Passage:

[Start of Attachment]

Can I honestly just take a minute to say that I’m so glad that LLMs are now creating wiki pages and that those pages appear in the top search results for obscure questions, and also the information is wrong. It’s like the future is really here, guys. I’m so glad our tax money is going to this and not, you know, all the other things it could go to.

Anyway, in this episode the bathroom is getting remodeled, so Squishy has to stay with Mr. Bumpy for a while and it turns out that when they’re not torturing Molly, they hate each other. Squishy cleans Bumpy’s home and he hates it. He gives Bumpy a carrot and he hates it.

And that’s really it. I’ve got very little to say about this whole episode, because if you watched any cartoons in the nineties at all, I think they all did this episode, and Bump in the Night plays it completely straight. The only thing that really sets it apart is that it comes across mainly as Bumpy being ungrateful to Squishy for cleaning his home, but on the other hand he didn’t really ask for that and his natural habitat is obviously filth. The point is clear and doesn’t require elaboration, but it drags on.

In the end they say, “Oh, I realize now we can still be friends even though we’re different people,” and a big sign that says “moral alert” falls from the sky onto Bumpy’s head. And you know…

If you really cared about a show, I don’t think you could be content to write an episode that didn’t need to be made and then try to lampshade it by breaking the fourth wall. “Ha ha. You in the audience will recognize we didn’t do a great job!”
This doesn’t excuse a boring premise, Bump in the Night. This just means you knew it kinda sucked, but you didn’t want to come up with other script ideas. You have to earn fourth wall comedy. The idea behind it is based on a play performance, where you imagine an actor on stage turns to the audience and talks directly at them to get them hyped up and “in on the joke”. In fact, the reason why this happened so often and worked so well in Looney Tunes in its time was because a lot of Looney Tunes gags were lifted directly from old, Italian plays.

[End of Attachment]

Input data:
[Start of Attachment]

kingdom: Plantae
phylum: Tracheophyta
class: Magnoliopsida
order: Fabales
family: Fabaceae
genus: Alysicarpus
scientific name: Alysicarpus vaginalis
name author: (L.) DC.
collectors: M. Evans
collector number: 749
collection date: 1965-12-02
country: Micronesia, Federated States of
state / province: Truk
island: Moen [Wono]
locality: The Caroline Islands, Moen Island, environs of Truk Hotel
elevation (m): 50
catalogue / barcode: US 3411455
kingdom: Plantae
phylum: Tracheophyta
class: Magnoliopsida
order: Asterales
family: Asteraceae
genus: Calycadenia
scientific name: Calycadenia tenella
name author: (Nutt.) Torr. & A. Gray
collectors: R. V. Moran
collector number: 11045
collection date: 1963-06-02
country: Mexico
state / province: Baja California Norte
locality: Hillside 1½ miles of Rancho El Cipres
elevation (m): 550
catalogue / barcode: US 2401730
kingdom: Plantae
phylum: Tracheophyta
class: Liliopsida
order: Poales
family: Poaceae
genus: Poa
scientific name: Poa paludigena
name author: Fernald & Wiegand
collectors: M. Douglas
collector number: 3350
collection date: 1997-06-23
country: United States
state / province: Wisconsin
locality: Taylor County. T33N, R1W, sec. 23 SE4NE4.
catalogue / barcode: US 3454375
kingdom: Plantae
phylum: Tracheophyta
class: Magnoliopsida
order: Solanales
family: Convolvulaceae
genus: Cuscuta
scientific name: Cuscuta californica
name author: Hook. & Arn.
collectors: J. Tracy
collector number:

[End of Attachment]

Duplicate the episode review in full, word for word.

Answer area:
Can I honestly just take a minute to say that I’m so glad that LLMs are now creating wiki pages and that those pages appear in the top search results for obscure questions, and also the information is wrong. It’s like the future is really here, guys. I’m so glad our tax money is going to this and not, you know, all the other things it could go to.

Anyway, in this episode the bathroom is getting remodeled, so Squishy has to stay with Mr. Bumpy for a while and it turns out that when they’re not torturing Molly, they hate each other. Squishy cleans Bumpy’s home and he hates it. He gives Bumpy a carrot and he hates it.

And that’s really it. I’ve got very little to say about this whole episode, because if you watched any cartoons in the nineties at all, I think they all did this episode, and Bump in the Night plays it completely straight. The only thing that really sets it apart is that it comes across mainly as Bumpy being ungrateful to Squishy for cleaning his home, but on the other hand he didn’t really ask for that and his natural habitat is obviously filth. The point is clear and doesn’t require elaboration, but it drags on.

In the end they say, “Oh, I realize now we can still be friends even though we’re different people,” and a big sign that says “moral alert” falls from the sky onto Bumpy’s head. And you know…

If you really cared about a show, I don’t think you could be content to write an episode that didn’t need to be made and then try to lampshade it by breaking the fourth wall. “Ha ha. You in the audience will recognize we didn’t do a great job!”
This doesn’t excuse a boring premise, Bump in the Night. This just means you knew it kinda sucked, but you didn’t want to come up with other script ideas. You have to earn fourth wall comedy. The idea behind it is based on a play performance, where you imagine an actor on stage turns to the audience and talks directly at them to get them hyped up and “in on the joke”. In fact, the reason why this happened so often and worked so well in Looney Tunes in its time was because a lot of Looney Tunes gags were lifted directly from old, Italian plays.